The federal portion of the continuum is essential. In some ways you can think of it as the glue that holds the system together. Public health laboratories and epidemiologists are busy tracking down disease outbreaks all the time. They do a great job in their local or state jurisdictions detecting diseases and other pathogens that can harm us. But it is the role of the federal government – the Centers for Disease Control and Prevention (CDC), in this case – to come up with a national picture of disease outbreaks. It’s the job of the CDC to knit together the mystery of how outbreaks unfold across the country, all with the goal of stopping them as soon as possible so that lives can be saved.

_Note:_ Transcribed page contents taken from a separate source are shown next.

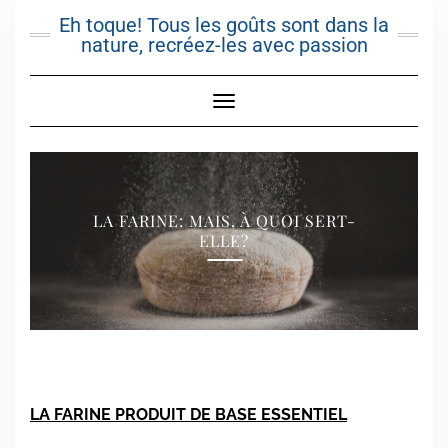
Skip
Eh toque! Tous les goûts sont dans la
to
nature, recréez-les avec passion
content
Toggle Navigation
LA FARINE: MAIS, À QUOI SERT-
ELLE?
LA FARINE PRODUIT DE BASE ESSENTIEL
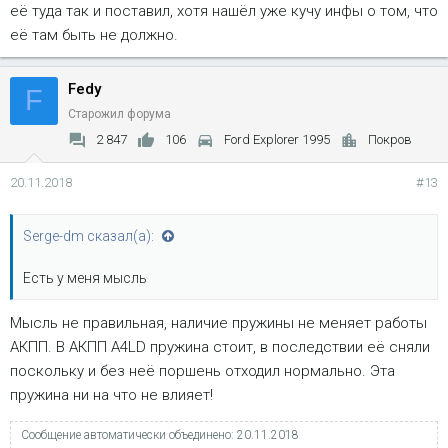
её туда так и поставил, хотя нашёл уже кучу инфы о том, что
её там быть не должно.
Fedy
F
Старожил форума
2 847
106
Ford Explorer 1995
Покров
20.11.2018
#13
Serge-dm сказал(а):
Есть у меня мысль
Мысль не правильная, наличие пружины не меняет работы
АКПП. В АКПП A4LD пружина стоит, в последствии её сняли
поскольку и без неё поршень отходил нормально. Эта
пружина ни на что не влияет!
Сообщение автоматически объединено:
20.11.2018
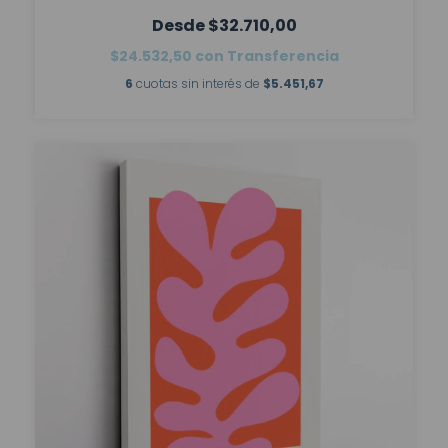
$32.710,00
$24.532,50
con
Transferencia
6
cuotas sin interés de
$5.451,67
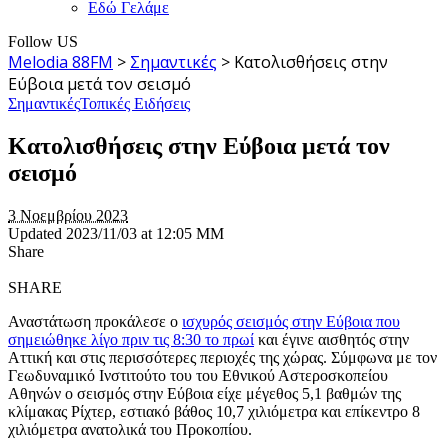
Εδώ Γελάμε
Follow US
Melodia 88FM
>
Σημαντικές
>
Κατολισθήσεις στην
Εύβοια μετά τον σεισμό
Σημαντικές
Τοπικές Ειδήσεις
Κατολισθήσεις στην Εύβοια μετά τον
σεισμό
3 Νοεμβρίου 2023
Updated 2023/11/03 at 12:05 ΜΜ
Share
SHARE
Αναστάτωση προκάλεσε ο
ισχυρός σεισμός στην Εύβοια που
σημειώθηκε λίγο πριν τις 8:30 το πρωί
και έγινε αισθητός στην
Αττική και στις περισσότερες περιοχές της χώρας. Σύμφωνα με τον
Γεωδυναμικό Ινστιτούτο του του Εθνικού Αστεροσκοπείου
Αθηνών ο σεισμός στην Εύβοια είχε μέγεθος 5,1 βαθμών της
κλίμακας Ρίχτερ, εστιακό βάθος 10,7 χιλιόμετρα και επίκεντρο 8
χιλιόμετρα ανατολικά του Προκοπίου.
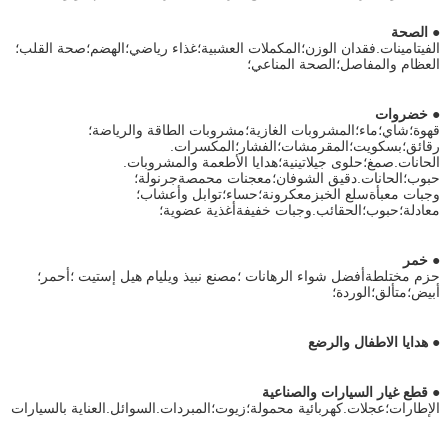
●
الصحة
الفيتامينات.فقدان الوزن؛المكملات العشبية؛غذاء رياضي؛الهضم؛صحة القلب؛
العظام والمفاصل؛الصحة المناعي؛
●
خضروات
قهوة؛شاي؛ماء؛المشروبات الغازية؛مشروبات الطاقة والرياضة؛
رقائق؛بسكويت؛المقرمشات؛الفشار؛المكسرات.
الحانات.صمغ؛حلوى جيلاتينية؛هدايا الأطعمة والمشروبات.
حبوب؛الحانات.دقيق الشوفان؛معجنات محمصةجرنولة؛
وجبات معبأةسلع الخبزمعكرونة؛حساء؛توابل وأعشاب؛
معادلة؛حبوب؛الحقائب.وجبات خفيفةأغذية عضوية؛
●
خمر
حزم مختلطةأفضل شواء الرهانات ؛مصنع نبيذ ويليام هيل إستيت ؛أحمر؛
أبيض؛متألق؛الوردة؛
●
هدايا الاطفال والرضع
●
قطع غيار السيارات والصناعية
الإطارات؛عجلات.كهربائية محمولة؛زيوت؛المبردات.السوائل.العناية بالسيارات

Ezra Klein interviewing Grover Norquist:
The only confusion that comes out is that Cruz stood on the side and confused people about the fact that every Republican agrees. He said if you don’t agree with my tactic and with the specific structure of my idea, you’re bad. He said if the House would simply pass the bill with defunding he would force the Senate to act. He would lead this grass-roots movement that would get Democrats to change their mind. So the House passed it, it went to the Senate, and Ted Cruz said, oh, we don’t have the votes over here. And I can’t find the e-mails or ads targeting Democrats to support it. Cruz said he would deliver the votes and he didn’t deliver any Democratic votes. He pushed House Republicans into traffic and wandered away.
Love the headline from
National Journal:
Americans Think GOP's Top Priority Is Troublemaking
Jay Rosen:
What unites these treatments is the eagerness to blame both sides and the stubborn refusal to acknowledge any asymmetry in the responsibility for the current stalemate in Washington. The emphasis is on things like “the inability to come together to do the right thing” and other hyper-symmetrical images like the “shutdown blame game” and “finger-pointing between Democrats and Republicans.” To the journalists who author these tendentious phrases, it is self-evident that both sides are equally responsible.
That is the production of innocence at work. What the journalists involved fail to acknowledge is their own investment in a permanent and unyielding image of political symmetry.